With our ever changing environment, and the increasing need to monitor its every move, drones have proven a useful tool for exactly that. The Environmental Protection Agency has been using drones to test air quality and NASA is using drones to test the makeup of the ozone and any changes in water vapor in the stratosphere. Furthermore, Amazon’s project, Prime Air would be able to deliver packages in under 30 minutes to customers around the world, effectively reducing their carbon footprint.
Drones are good for combat too–combating wildfire that is. Firefighters are optimistic about drones for the future of firefighting. Drones are now able to actually fight fires as well as spot them and gauge their movement. The usage of drones in firefighting is similar to a unique approach to farming, where drones can selectively spray pesticides on plants that need attention, reducing environmental damage and costs. Drones are able to survey crops, determine if their irrigation systems are working, how their plants are growing, and if their plants are healthy through infrared technology, and soon they’ll be doing the same for forest systems.

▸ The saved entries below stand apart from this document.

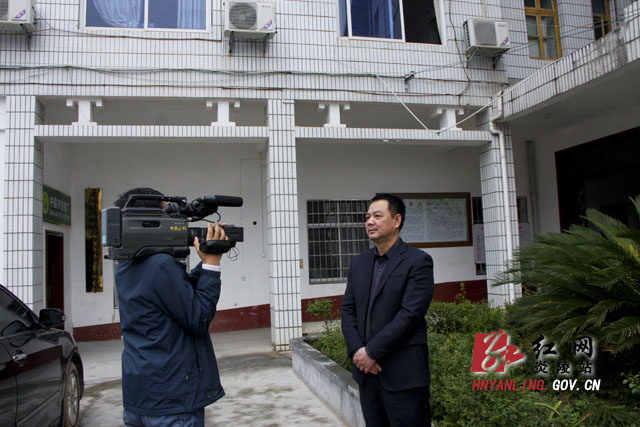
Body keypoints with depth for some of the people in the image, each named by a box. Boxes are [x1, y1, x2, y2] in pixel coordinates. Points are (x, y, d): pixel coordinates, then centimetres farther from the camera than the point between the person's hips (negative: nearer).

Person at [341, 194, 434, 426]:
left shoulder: (418, 261, -8)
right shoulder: (359, 263, 12)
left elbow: (410, 314, -16)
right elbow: (347, 309, 9)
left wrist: (372, 351, -15)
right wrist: (357, 350, -6)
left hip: (403, 374, -5)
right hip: (366, 371, 6)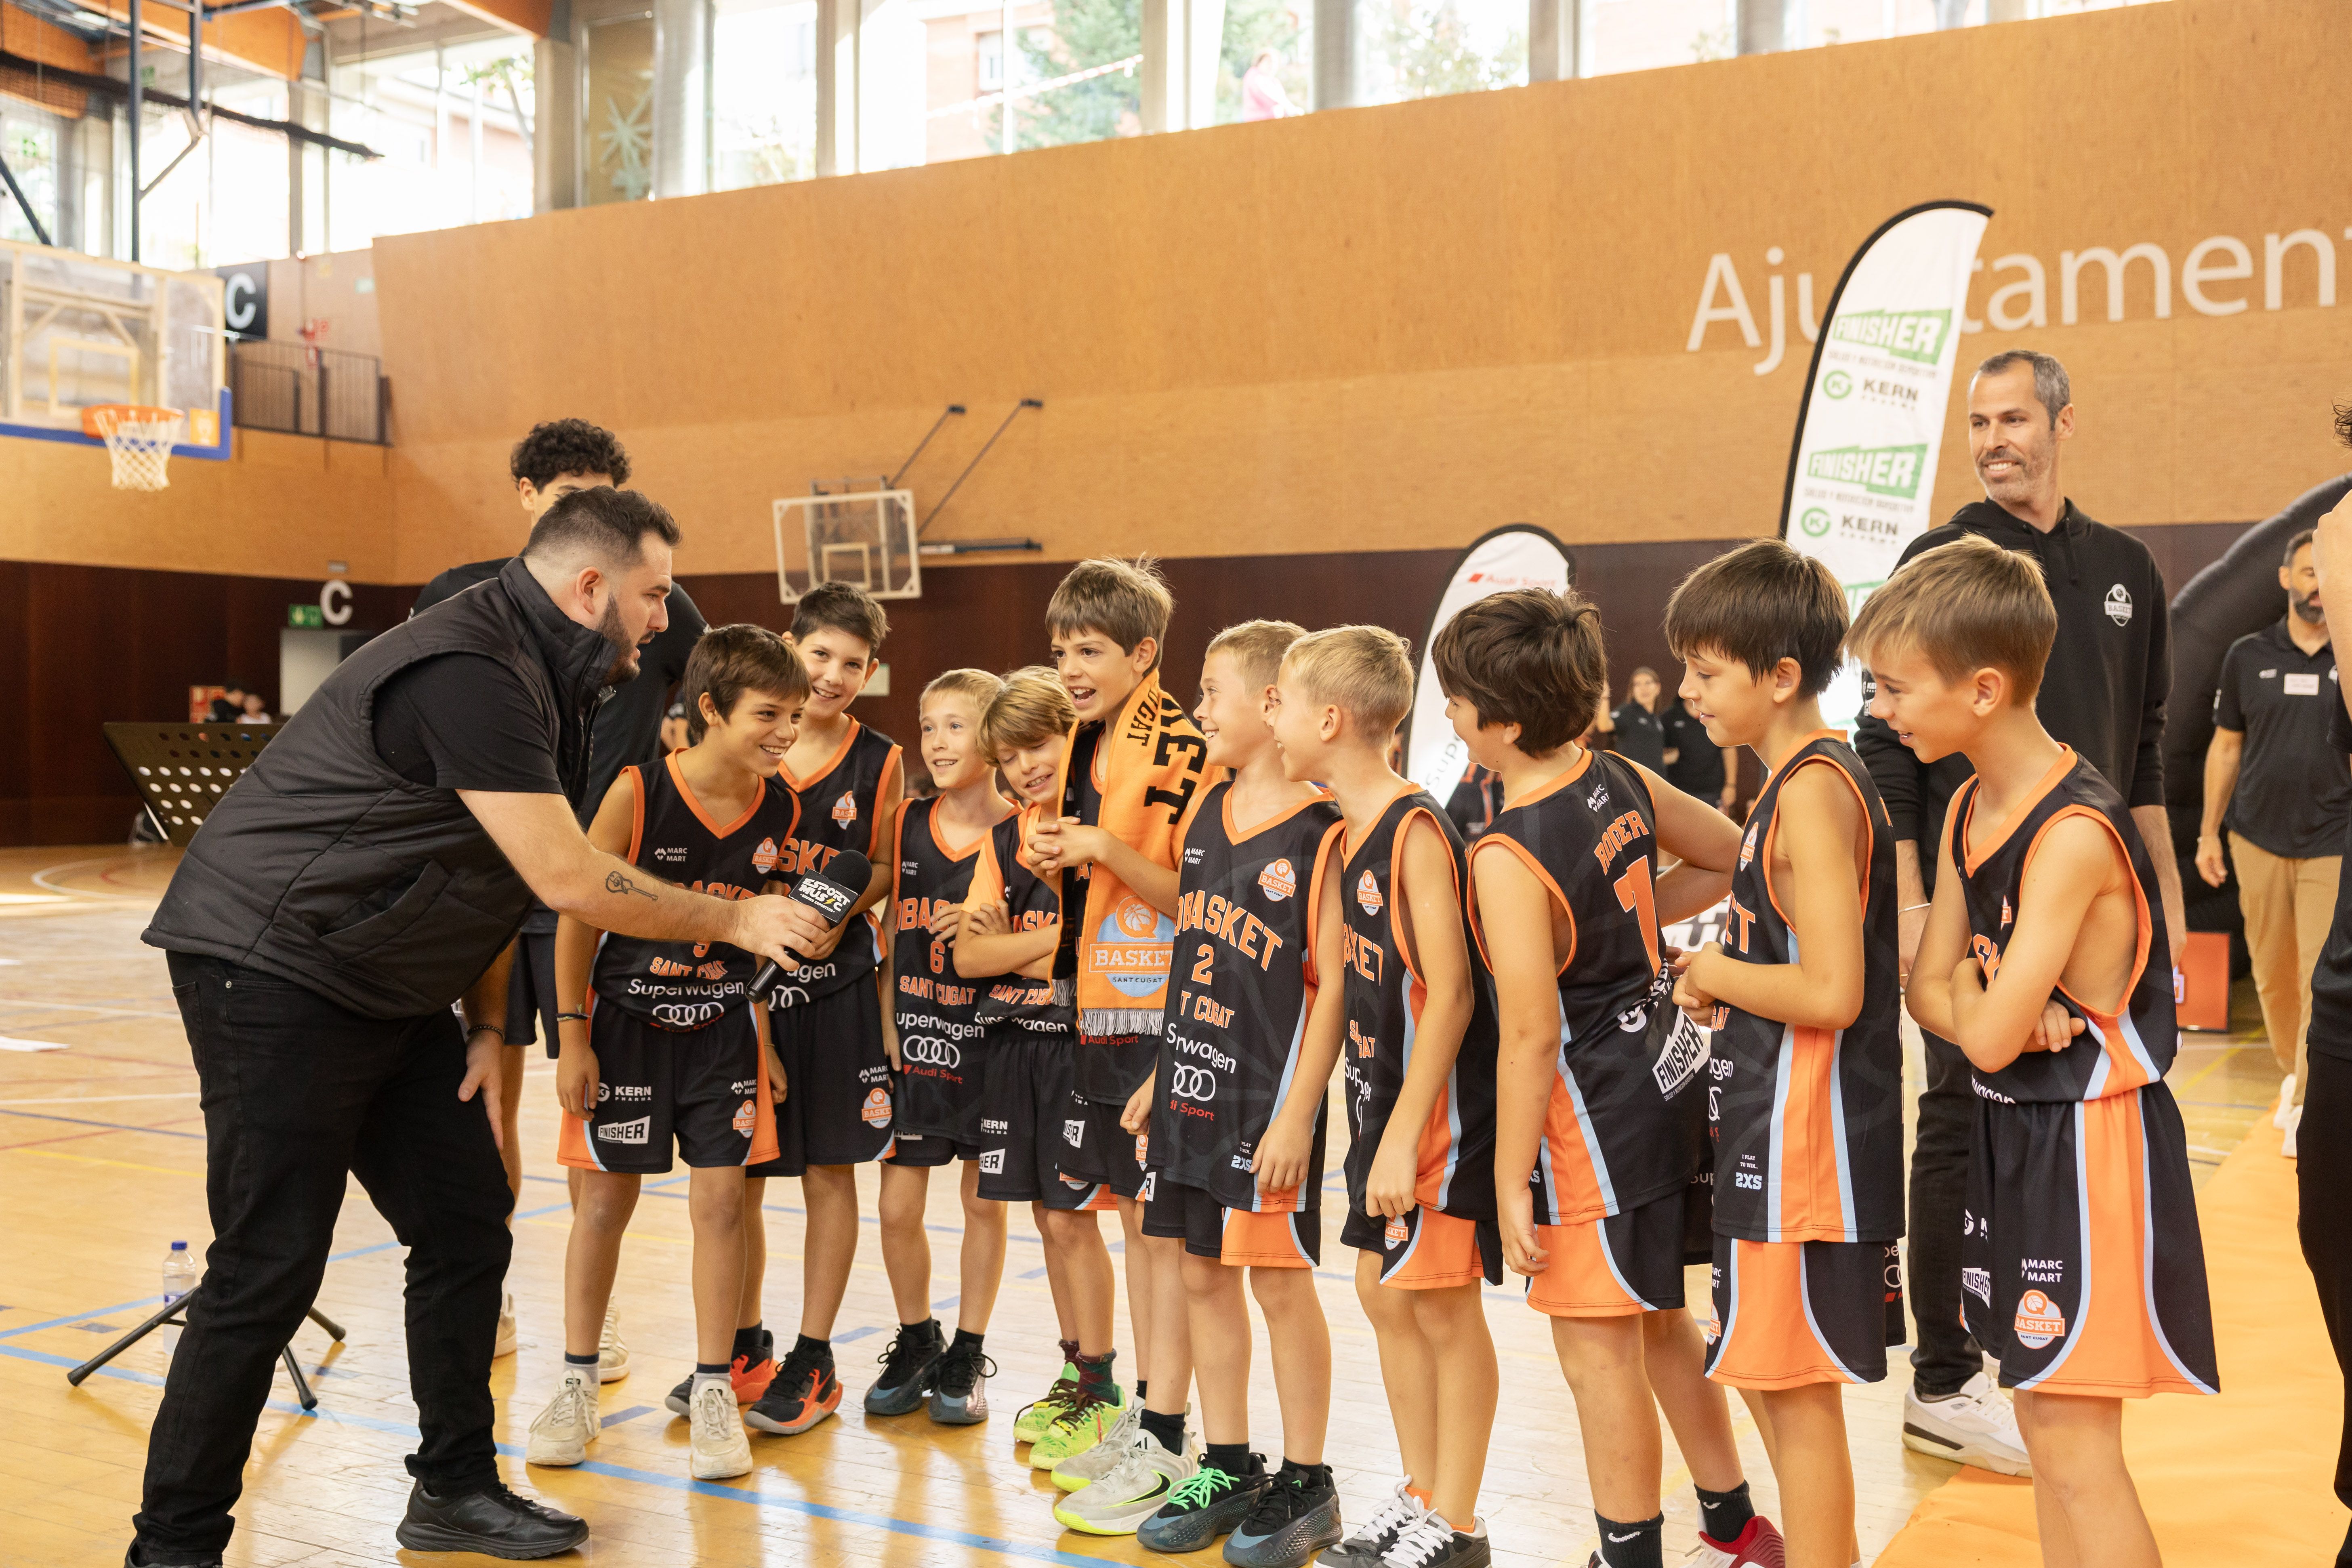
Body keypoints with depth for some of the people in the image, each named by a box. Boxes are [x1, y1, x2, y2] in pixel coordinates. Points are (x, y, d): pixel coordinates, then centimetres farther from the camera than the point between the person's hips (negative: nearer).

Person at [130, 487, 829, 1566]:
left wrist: (485, 1024, 8)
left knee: (466, 1227, 9)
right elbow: (569, 880, -26)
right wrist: (735, 921, -14)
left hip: (388, 991, 10)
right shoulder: (470, 674, -25)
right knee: (269, 1271, -6)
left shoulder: (536, 678, 9)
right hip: (273, 977, -10)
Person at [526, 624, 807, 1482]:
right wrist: (574, 1038, -10)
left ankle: (714, 1391, 13)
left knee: (720, 1197, 0)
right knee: (606, 1198, 7)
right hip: (625, 1019, -2)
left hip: (722, 1026, 3)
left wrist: (763, 1037, 8)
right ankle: (577, 1382, 24)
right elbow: (580, 912, -11)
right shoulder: (638, 792, -19)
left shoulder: (780, 809, -6)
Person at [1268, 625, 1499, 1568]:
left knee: (1443, 1305, 2)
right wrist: (1377, 1123, 16)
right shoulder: (1354, 828, 8)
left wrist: (1405, 1134, -23)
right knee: (1383, 1292, 15)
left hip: (1436, 1105, -9)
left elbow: (1451, 992, -22)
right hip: (1382, 1095, 9)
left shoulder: (1416, 829, -19)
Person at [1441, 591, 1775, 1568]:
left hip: (1593, 1114, -9)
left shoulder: (1508, 855, -23)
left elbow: (1532, 1036, -23)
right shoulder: (1625, 784, 0)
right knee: (1658, 1319, 23)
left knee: (1596, 1346, 4)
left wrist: (1510, 1178, -15)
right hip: (1668, 1076, 9)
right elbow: (1730, 858, 15)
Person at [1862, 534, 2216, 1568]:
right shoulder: (1968, 810, 4)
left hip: (2089, 1139, -9)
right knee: (2043, 1422, 17)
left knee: (2075, 1444, -3)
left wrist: (1979, 996, -3)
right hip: (2009, 1130, 9)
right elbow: (1930, 993, 5)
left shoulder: (2074, 832, -24)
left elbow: (1987, 1033, -25)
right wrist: (2004, 1007, -15)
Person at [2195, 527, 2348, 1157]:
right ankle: (2291, 1071, 29)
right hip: (2257, 840, 2)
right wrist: (2208, 833, 10)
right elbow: (2226, 747, 11)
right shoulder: (2248, 656, 5)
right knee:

Despite the more well-known use of drones for military purposes; drones have a variety of other purposes that have proven useful–particularly on the environmental side of things. From monitoring illegal dumping and changes in water quality to reducing greenhouse gas emissions through delivering packages, drones are beginning to have more of a presence in fields unrelated to military or government. With more appropriate uses of drones, they very well could be the green tool of the future.